Ministries to women who have experienced miscarriage and abortion were also highlighted.
“I’m a miracle — that the Lord could take the person I was and make me the person I am,” shared Rev. Peggy Means about God’s “transforming grace” working in her life to heal her following an abortion she sought as a young woman. Means, clergy at St. James Anglican Church in Pittsburgh, Pennsylvania, framed abortion aftercare not as a cultural or political issue, but more as a spiritual one.
“You’re a sinner with that big scarlet letter on your chest, and it doesn’t matter; we’re going to love you anyway,” Means said of her work withRachel’s Vineyard and the Silent No More Awareness Campaign.
Participants were encouraged to begin their efforts with prayer. David Bereit, with 40 Days for Life, told of building relationships with workers at abortion facilities.
“When they are ready, they come to you and that begins their journey out of the abortion industry,” explained Bereit. Since the mid-2000s, Bereit’s campaign has chronicled more than 11,000 unborn children scheduled to be aborted and ultimately spared from that fate.
Zina Hackworth, founder of a Pro-Life abstinence workshop for black adolescent girls, told of her conversion from an abortion proponent to Pro-Life educator, while Julie Kresal spoke about pregnancy loss through miscarriage and stillbirth.
“Nobody knows better what someone is going through than someone who has walked through it,” shared Kresal, who experienced infertility and miscarriage.
End of Life
Summit participants addressed physician-assisted suicide, euthanasia, hospice and palliative care.
“Assisted suicide denies the dignity of the person who is killed,” declared Summit speaker William L. Saunders, Jr., Senior Vice President for Legal Affairs at Americans United for Life (AUL). Saunders noted that autonomy and compassion are cited to justify physician-assisted suicide, but there are unintended consequences.
“Patients may feel not the right to die, but the duty to die,” predicted Dr. Allen H. Roberts II, Associate Medical Director at Georgetown University Hospital. “This is neither autonomy nor dignity.”

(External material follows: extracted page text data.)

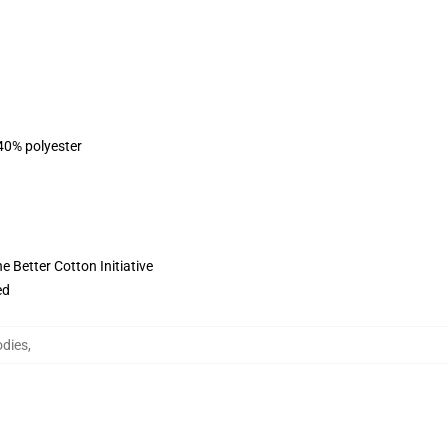
 40% polyester
 Better Cotton Initiative
ed
odies
,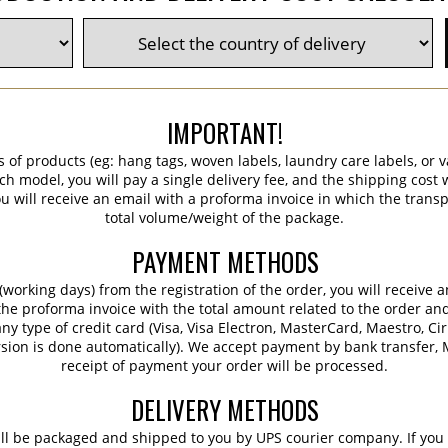
IMPORTANT!
s of products (eg: hang tags, woven labels, laundry care labels, or va
ch model, you will pay a single delivery fee, and the shipping cost w
 will receive an email with a proforma invoice in which the transpo
total volume/weight of the package.
PAYMENT METHODS
working days) from the registration of the order, you will receive 
 the proforma invoice with the total amount related to the order an
ny type of credit card (Visa, Visa Electron, MasterCard, Maestro, Ci
sion is done automatically). We accept payment by bank transfer, M
receipt of payment your order will be processed.
DELIVERY METHODS
ill be packaged and shipped to you by UPS courier company. If you 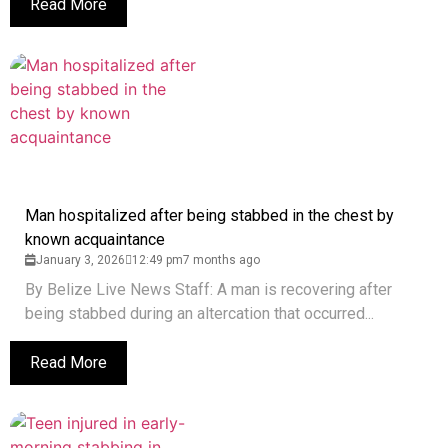
Read More
Man hospitalized after being stabbed in the chest by
known acquaintance
January 3, 2026
12:49 pm
7 months ago
By Belize Live News Staff: A man is recovering after
being stabbed during an altercation that occurred...
Read More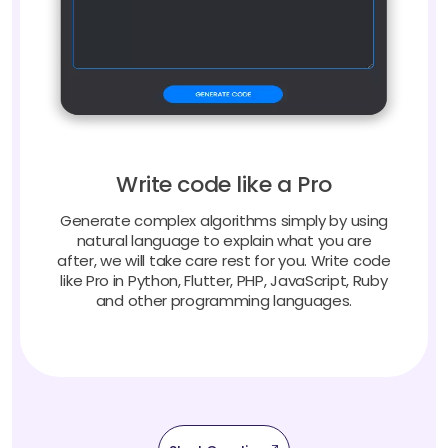
Write code like a Pro
Generate complex algorithms simply by using
natural language to explain what you are
after, we will take care rest for you. Write code
like Pro in Python, Flutter, PHP, JavaScript, Ruby
and other programming languages.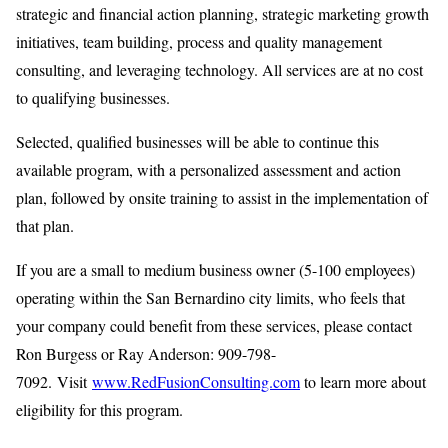
strategic and financial action planning, strategic marketing growth
initiatives, team building, process and quality management
consulting, and leveraging technology. All services are at no cost
to qualifying businesses.
Selected, qualified businesses will be able to continue this
available program, with a personalized assessment and action
plan, followed by onsite training to assist in the implementation of
that plan.
If you are a small to medium business owner (5-100 employees)
operating within the San Bernardino city limits, who feels that
your company could benefit from these services, please contact
Ron Burgess or Ray Anderson: 909-798-
7092. Visit
www.RedFusionConsulting.com
to learn more about
eligibility for this program.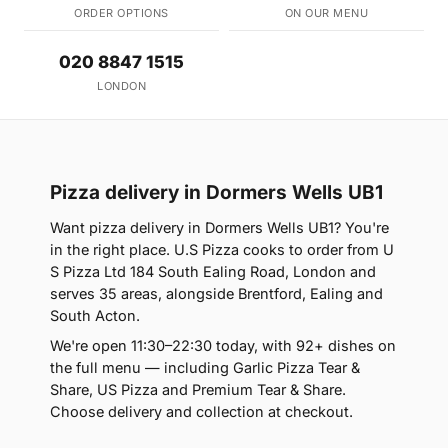
ORDER OPTIONS
ON OUR MENU
020 8847 1515
LONDON
Pizza delivery in Dormers Wells UB1
Want pizza delivery in Dormers Wells UB1? You're
in the right place. U.S Pizza cooks to order from U
S Pizza Ltd 184 South Ealing Road, London and
serves 35 areas, alongside Brentford, Ealing and
South Acton.
We're open 11:30–22:30 today, with 92+ dishes on
the full menu — including Garlic Pizza Tear &
Share, US Pizza and Premium Tear & Share.
Choose delivery and collection at checkout.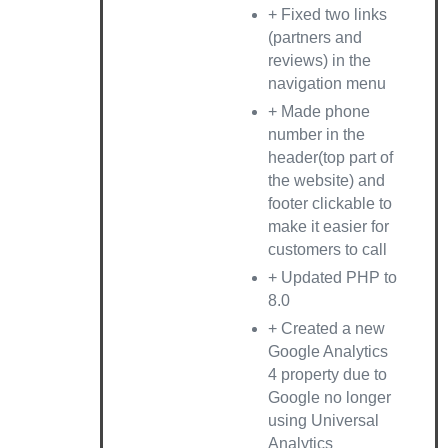
+ Fixed two links
(partners and
reviews) in the
navigation menu
+ Made phone
number in the
header(top part of
the website) and
footer clickable to
make it easier for
customers to call
+ Updated PHP to
8.0
+ Created a new
Google Analytics
4 property due to
Google no longer
using Universal
Analytics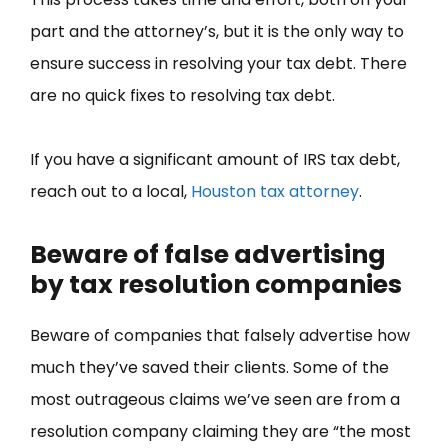
part and the attorney’s, but it is the only way to
ensure success in resolving your tax debt. There
are no quick fixes to resolving tax debt.
If you have a significant amount of IRS tax debt,
reach out to a local,
Houston tax attorney
.
Beware of false advertising
by tax resolution companies
Beware of companies that falsely advertise how
much they’ve saved their clients. Some of the
most outrageous claims we’ve seen are from a
resolution company claiming they are “the most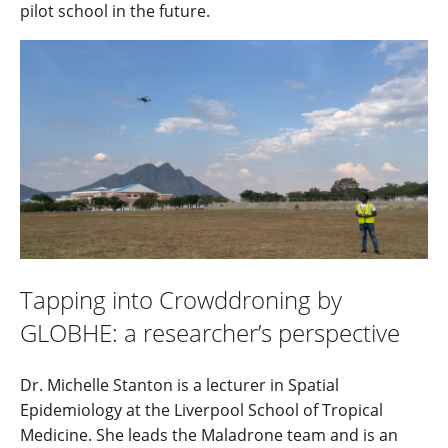
pilot school in the future.
Tapping into Crowddroning by
GLOBHE: a researcher’s perspective
Dr. Michelle Stanton is a lecturer in Spatial
Epidemiology at the Liverpool School of Tropical
Medicine. She leads the Maladrone team and is an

Roberts, who testified before the Washington, D.C. City Council against a proposed physician-assisted suicide bill, portrayed cost and convenience as the actual motivation to enact such laws.
Christen Krebs of the Catholic Hospice of Pittsburgh also shared about growing concerns over the cutting of services by for-profit hospices.

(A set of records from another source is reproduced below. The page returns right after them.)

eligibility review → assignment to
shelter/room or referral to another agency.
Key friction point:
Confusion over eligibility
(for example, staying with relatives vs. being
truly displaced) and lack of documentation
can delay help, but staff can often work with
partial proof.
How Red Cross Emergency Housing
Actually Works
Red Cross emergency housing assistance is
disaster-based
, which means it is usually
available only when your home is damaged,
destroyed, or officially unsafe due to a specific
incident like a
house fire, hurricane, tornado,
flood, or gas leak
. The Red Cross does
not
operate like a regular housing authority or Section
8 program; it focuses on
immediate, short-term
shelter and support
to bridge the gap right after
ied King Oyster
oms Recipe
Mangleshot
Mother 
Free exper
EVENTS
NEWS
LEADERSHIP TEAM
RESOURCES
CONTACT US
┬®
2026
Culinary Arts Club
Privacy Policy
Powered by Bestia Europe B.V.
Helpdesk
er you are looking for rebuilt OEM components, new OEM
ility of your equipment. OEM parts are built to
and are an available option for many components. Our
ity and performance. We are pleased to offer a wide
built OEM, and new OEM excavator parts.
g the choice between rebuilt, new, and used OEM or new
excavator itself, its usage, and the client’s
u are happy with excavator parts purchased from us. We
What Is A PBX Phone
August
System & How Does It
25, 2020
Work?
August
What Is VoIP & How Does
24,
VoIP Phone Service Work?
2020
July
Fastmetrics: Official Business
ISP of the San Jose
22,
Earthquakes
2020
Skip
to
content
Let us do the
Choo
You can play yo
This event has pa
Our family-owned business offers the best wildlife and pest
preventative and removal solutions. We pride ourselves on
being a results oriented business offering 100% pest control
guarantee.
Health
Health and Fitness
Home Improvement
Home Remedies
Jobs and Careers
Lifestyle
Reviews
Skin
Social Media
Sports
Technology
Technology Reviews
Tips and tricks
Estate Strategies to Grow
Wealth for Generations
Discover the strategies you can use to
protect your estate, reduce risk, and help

“This is the greatest moral issue of our time, and we must not remain silent,” insisted Archbishop Foley Beach of the Anglican Church in North America. Beach spoke at a pre-March prayer service held at The Falls Church Anglican in Falls Church, Virginia, on January 22, the day following the Summit. Beach decried the “sacrificing of children to idols of materialism, convenience and sex.”

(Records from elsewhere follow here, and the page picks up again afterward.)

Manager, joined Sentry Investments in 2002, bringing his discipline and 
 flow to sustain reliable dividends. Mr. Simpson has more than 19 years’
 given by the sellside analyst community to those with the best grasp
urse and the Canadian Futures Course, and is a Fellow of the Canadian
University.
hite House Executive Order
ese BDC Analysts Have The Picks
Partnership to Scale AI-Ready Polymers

Beach also declared that “God is restoring a prophetic voice to Anglican Christianity” on life issues and spoke on Jesus’ parable of the persistent widow in Luke Chapter 18. In the parable, a widow persists in seeking justice from an unrighteous judge who eventually grants her request after tiring of her appeals. Christ explains that if the judge will give justice, surely the Lord will give justice to his elect “who cry to him day and night.”
“Let us not stop knocking on the unrighteous judge’s door,” Beach called on Anglicans.
Forney offered her testimony as a post-abortive woman.
“I could not stop the hurt, so I had to numb it,” Forney explained of her coping strategy following her abortion as a 16 year old. The Anglicans for Life Executive Director is one of several women who speak annually at the March in front of the U.S. Supreme Court building about regretting their own abortion. “For 19 years, I had denied what abortion had done — denied the life of my child.”
“There are those here who have had abortions,” said Beach. “God wants to heal and forgive you.”